Two suspected people smugglers went on trial in Turkey on Thursday charged with causing the death in September of a Syrian toddler the picture of whose lifeless body washed up on a Turkish beach shocked the world.
The trial of Syrian nationals Muwafaka Alabash and Asem Alfrhad opened at the criminal court in the western Turkish resort of Bodrum, the Dogan news agency reported. If convicted, they face up to 35 years in jail.
They are accused of smuggling migrants and causing the deaths of five people, including three-year-old Aylan Kurdi, his five-year-old elder brother Galip and his mother Rihan.
The victims were among some one million people who last year sought to cross the Aegean Sea from Turkey in a bid to reach EU member Greece.
But with the migrants crammed into unstable boats and equipped with sub-standard life jackets, the crossing is fraught with danger and like many others their bid hit disaster.

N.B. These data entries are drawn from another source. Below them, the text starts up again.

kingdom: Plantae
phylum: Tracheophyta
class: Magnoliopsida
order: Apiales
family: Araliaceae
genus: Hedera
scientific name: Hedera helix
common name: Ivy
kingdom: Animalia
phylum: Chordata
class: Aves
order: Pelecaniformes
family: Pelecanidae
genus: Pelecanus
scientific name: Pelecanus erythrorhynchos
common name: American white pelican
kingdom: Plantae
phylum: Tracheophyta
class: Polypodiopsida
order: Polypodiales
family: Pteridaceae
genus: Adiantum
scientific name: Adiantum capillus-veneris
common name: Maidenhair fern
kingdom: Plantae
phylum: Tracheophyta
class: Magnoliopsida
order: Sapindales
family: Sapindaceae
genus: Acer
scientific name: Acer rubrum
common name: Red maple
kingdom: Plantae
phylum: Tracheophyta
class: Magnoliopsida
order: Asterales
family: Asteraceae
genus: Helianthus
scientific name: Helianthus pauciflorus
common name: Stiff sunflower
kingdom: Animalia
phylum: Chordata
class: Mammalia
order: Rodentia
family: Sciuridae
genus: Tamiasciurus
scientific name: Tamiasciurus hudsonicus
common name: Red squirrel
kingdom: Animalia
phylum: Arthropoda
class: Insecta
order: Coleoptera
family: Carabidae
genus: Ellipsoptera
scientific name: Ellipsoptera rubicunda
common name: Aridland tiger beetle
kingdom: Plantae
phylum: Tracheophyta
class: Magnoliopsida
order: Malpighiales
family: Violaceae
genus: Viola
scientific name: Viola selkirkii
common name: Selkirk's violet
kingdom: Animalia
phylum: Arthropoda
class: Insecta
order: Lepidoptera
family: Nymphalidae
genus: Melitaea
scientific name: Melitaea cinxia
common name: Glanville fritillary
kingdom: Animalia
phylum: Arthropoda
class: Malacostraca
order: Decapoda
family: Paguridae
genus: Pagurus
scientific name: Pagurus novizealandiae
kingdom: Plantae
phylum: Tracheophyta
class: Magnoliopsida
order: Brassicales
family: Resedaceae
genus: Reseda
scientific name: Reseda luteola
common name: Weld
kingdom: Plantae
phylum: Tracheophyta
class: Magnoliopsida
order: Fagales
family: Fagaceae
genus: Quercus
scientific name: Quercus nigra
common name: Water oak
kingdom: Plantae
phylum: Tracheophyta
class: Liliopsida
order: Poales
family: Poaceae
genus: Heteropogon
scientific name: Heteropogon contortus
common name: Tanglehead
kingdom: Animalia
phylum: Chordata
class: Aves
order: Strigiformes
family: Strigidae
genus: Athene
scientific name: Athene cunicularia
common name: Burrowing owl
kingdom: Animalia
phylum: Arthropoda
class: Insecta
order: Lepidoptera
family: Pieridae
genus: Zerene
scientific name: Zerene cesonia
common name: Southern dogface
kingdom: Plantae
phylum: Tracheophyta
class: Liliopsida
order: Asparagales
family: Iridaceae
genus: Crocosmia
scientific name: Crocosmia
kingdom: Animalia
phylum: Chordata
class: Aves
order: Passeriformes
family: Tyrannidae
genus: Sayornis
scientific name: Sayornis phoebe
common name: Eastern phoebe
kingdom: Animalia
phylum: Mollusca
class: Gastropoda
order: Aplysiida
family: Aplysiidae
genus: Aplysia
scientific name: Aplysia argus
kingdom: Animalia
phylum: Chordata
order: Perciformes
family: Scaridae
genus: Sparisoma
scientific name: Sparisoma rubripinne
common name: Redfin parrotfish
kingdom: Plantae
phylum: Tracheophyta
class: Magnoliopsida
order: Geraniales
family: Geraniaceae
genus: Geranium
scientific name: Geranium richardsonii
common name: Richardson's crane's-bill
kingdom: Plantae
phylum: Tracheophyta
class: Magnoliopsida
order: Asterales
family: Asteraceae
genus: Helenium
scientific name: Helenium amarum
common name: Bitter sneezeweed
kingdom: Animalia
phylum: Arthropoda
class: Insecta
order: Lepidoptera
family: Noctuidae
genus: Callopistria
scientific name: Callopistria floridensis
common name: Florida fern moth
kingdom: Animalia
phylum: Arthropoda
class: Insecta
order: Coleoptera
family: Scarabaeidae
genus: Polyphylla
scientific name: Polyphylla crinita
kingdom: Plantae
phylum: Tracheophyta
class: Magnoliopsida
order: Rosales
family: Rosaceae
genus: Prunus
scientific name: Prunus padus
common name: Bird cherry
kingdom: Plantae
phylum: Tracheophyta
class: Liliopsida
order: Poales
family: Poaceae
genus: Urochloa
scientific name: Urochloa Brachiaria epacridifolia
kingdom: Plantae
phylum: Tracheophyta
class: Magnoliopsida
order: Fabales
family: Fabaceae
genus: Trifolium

The photograph of Aylan Kurdi, in his toddler's clothes and face down in the sand, washed up on a Turkish beach, shocked public opinion in Europe and to a certain extent prompted greater action from EU leaders in the migrant crisis.
Dogan reported that Aylan Kurdi’s father, Abdullah Kurdi, who survived the sinking of the boat, is also on trial in absentia over his role in the disaster. It was not immediately clear what charges he faces.
Abdullah Kurdi, from the mainly Kurdish Syrian town of Kobane on the Turkish border, is currently believed to be outside of Turkey.
Dogan confirmed he was not in court but the two Syrian suspects, who are currently in custody, were brought to the court by the police.
Turkey has become the major hub for Syrian, Afghan, Iraqi, Eritrean and other refugees and migrants seeking to undertake the risky crossing to the European Union in a flow that has caused huge alarm across the continent.
The Turkish government struck a deal with the EU in November to halt the flow of refugees, in return for three billion euros ($3.2 billion) in financial assistance.
But the deal and wintry weather in the Mediterranean do not appear to have deterred the migrants, with boats still arriving on the Greek islands daily.